• TASK: Review the material line by line. Identify and copy every line that contains the string "width".

------------

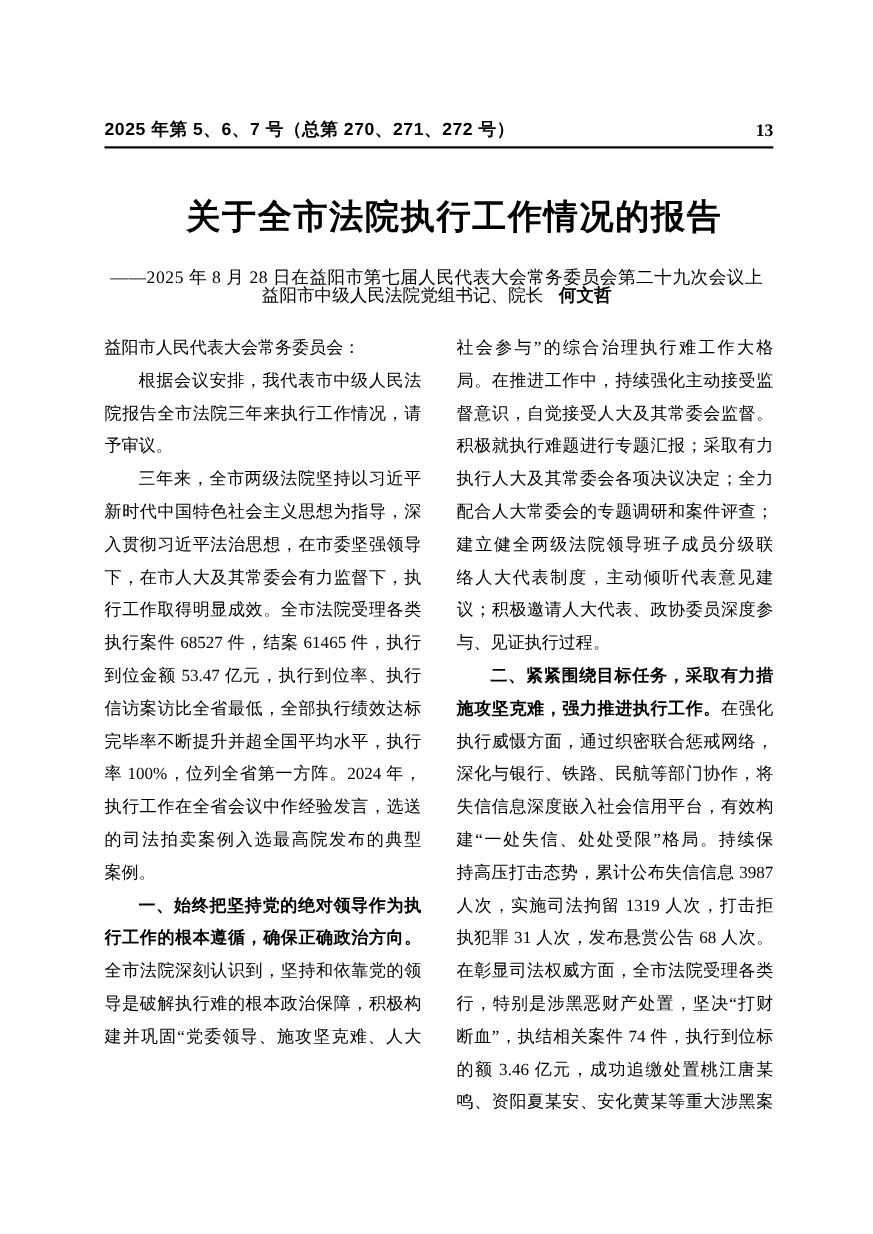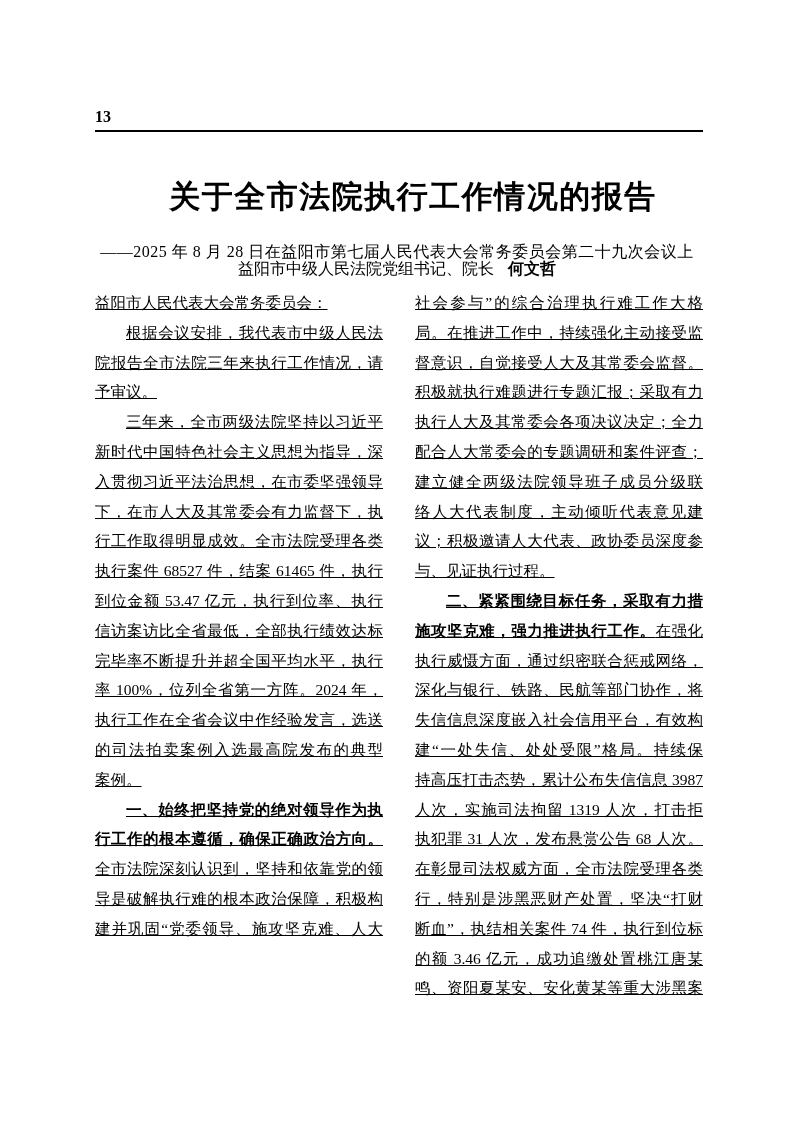--- a/index.html
+++ b/index.html
@@ -86,6 +86,7 @@
 <div class="page">
 
   <div class="header">
+    <span class="issue">2025 年第 5、6、7 号（总第 270、271、272 号）</span>
     <span class="pageno">13</span>
   </div>
 

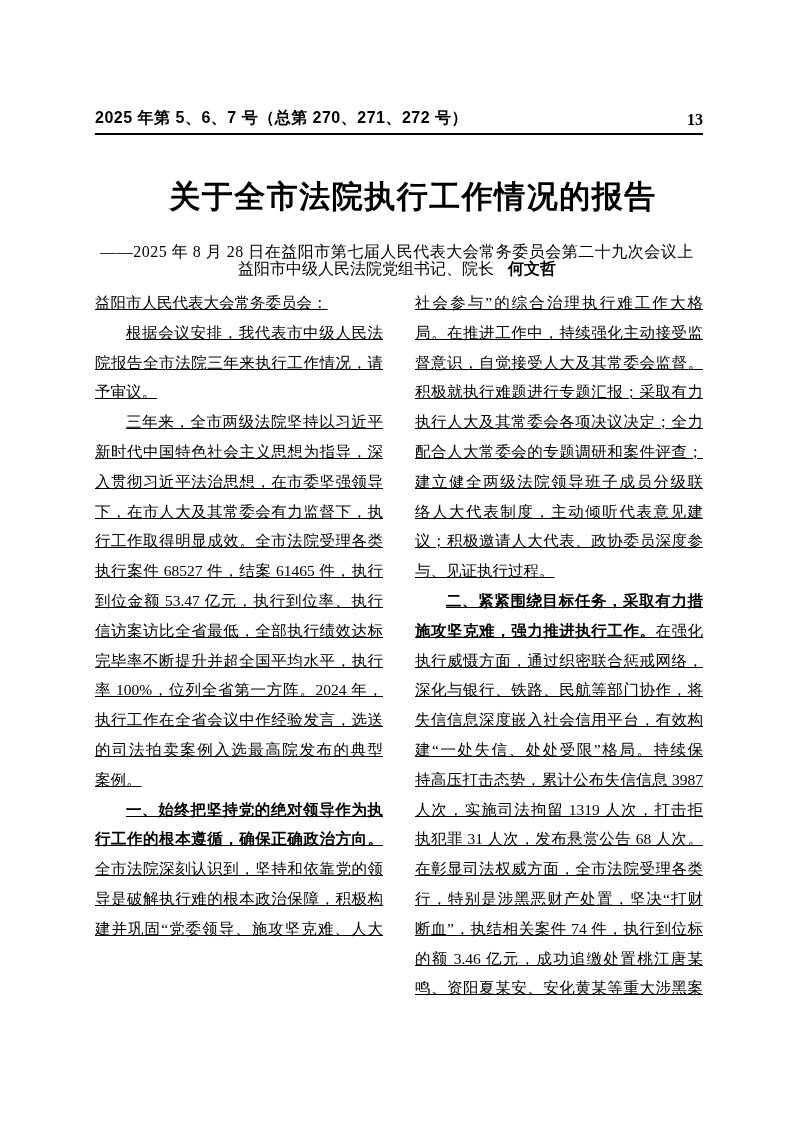--- a/index.html
+++ b/index.html
@@ -54,8 +54,8 @@
   }
   
   .columns{
-    position:absolute;top:288px;left:95px;width:608px;
-    display:flex;gap:32px;text-decoration:underline;
+    position:absolute;top:302px;left:95px;width:608px;
+    display:flex;gap:32px;
   }
   .col{width:290px;}
   .bodyline{

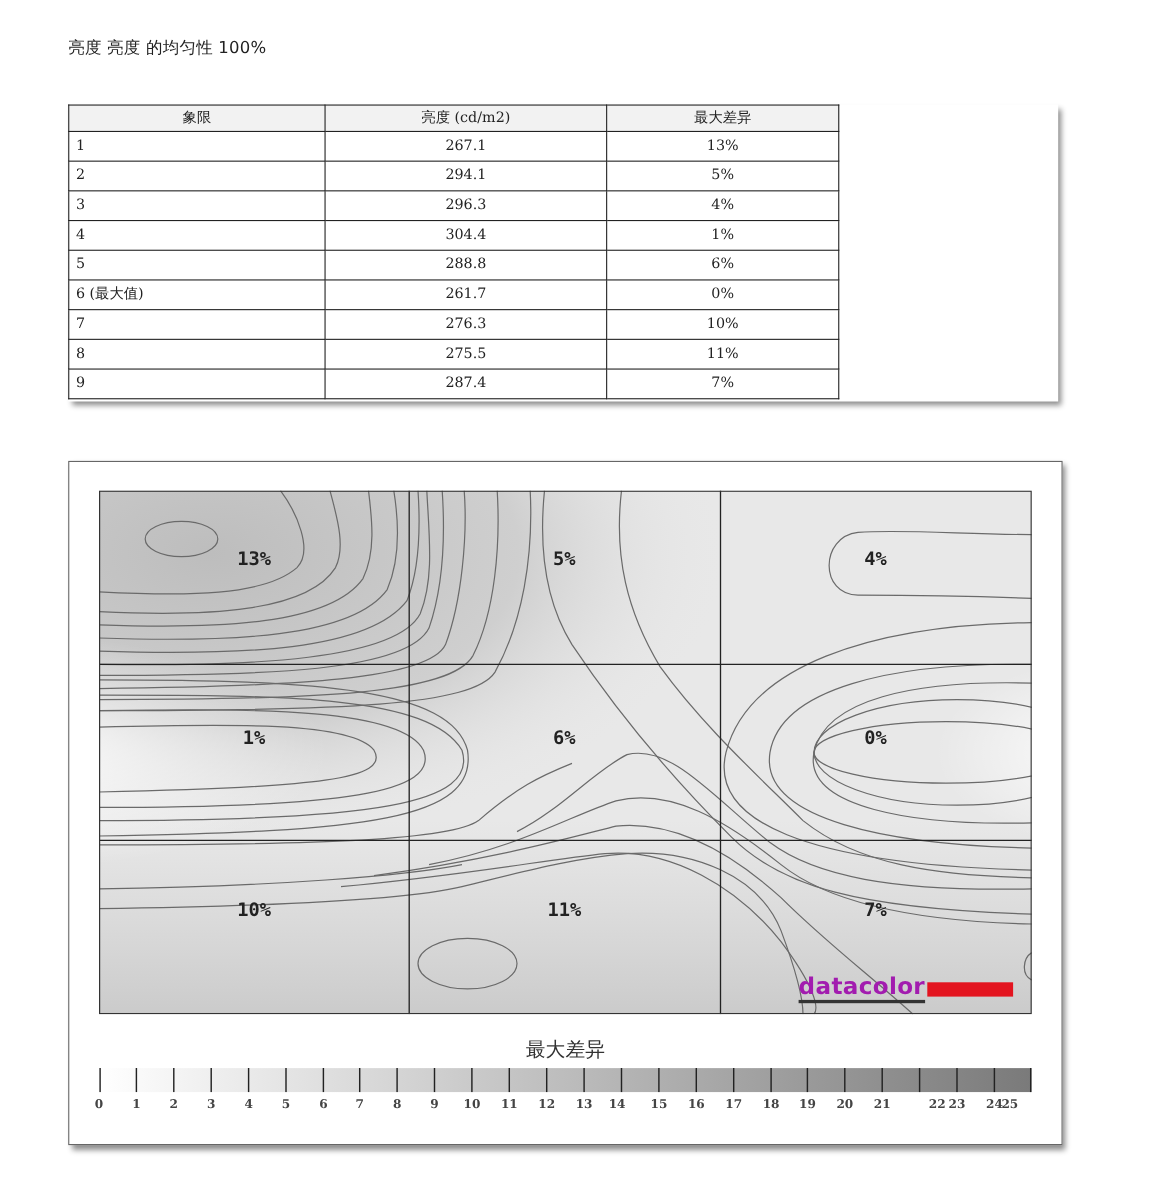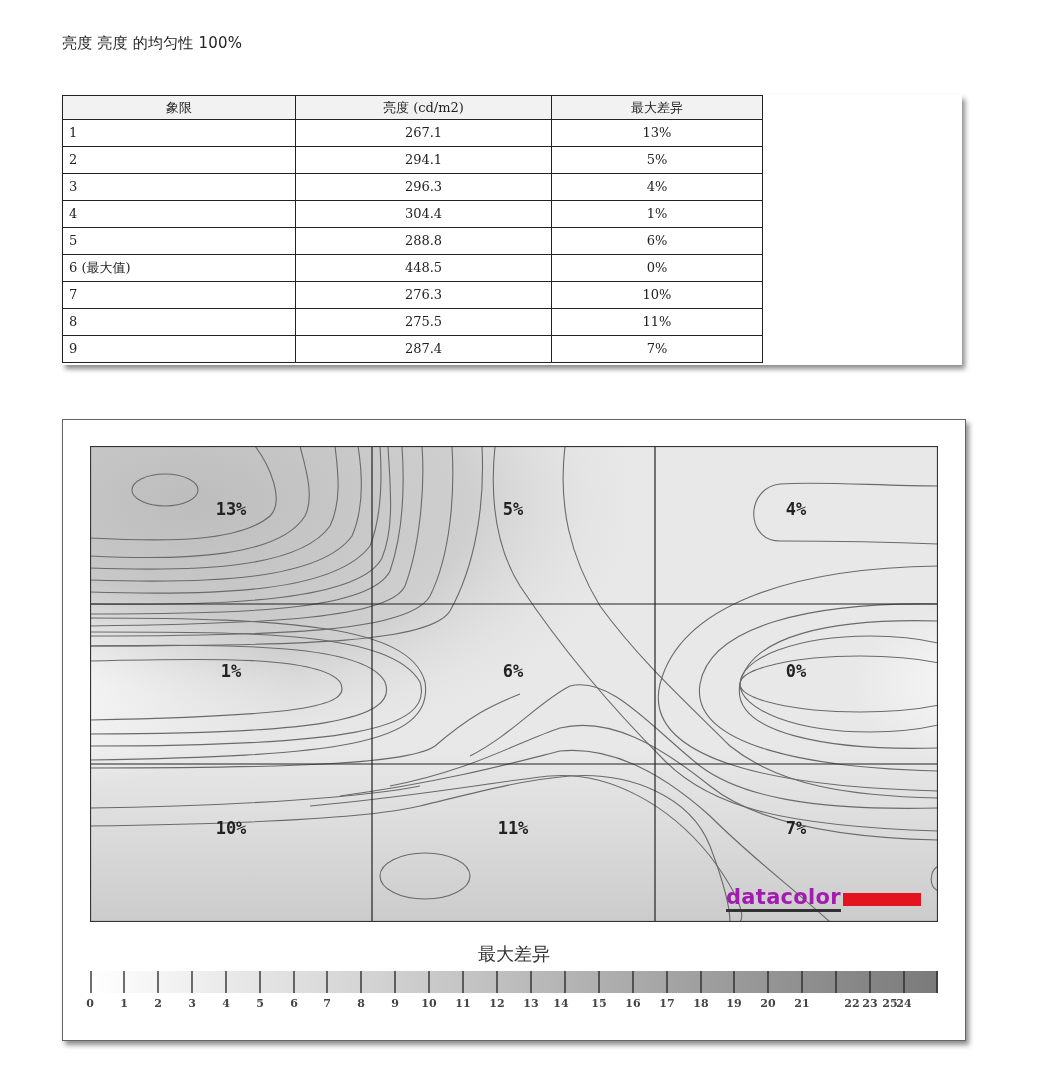--- a/index.html
+++ b/index.html
@@ -76,7 +76,7 @@
       </tr>
       <tr>
         <td class="c1">6 (最大值)</td>
-        <td class="c2">448.5</td>
+        <td class="c2">261.7</td>
         <td class="c3">0%</td>
       </tr>
       <tr>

------------

• OUTPUT:
-    position:absolute;top:288px;left:95px;width:608px;
+    position:absolute;top:302px;left:95px;width:608px;
   .col{width:290px;}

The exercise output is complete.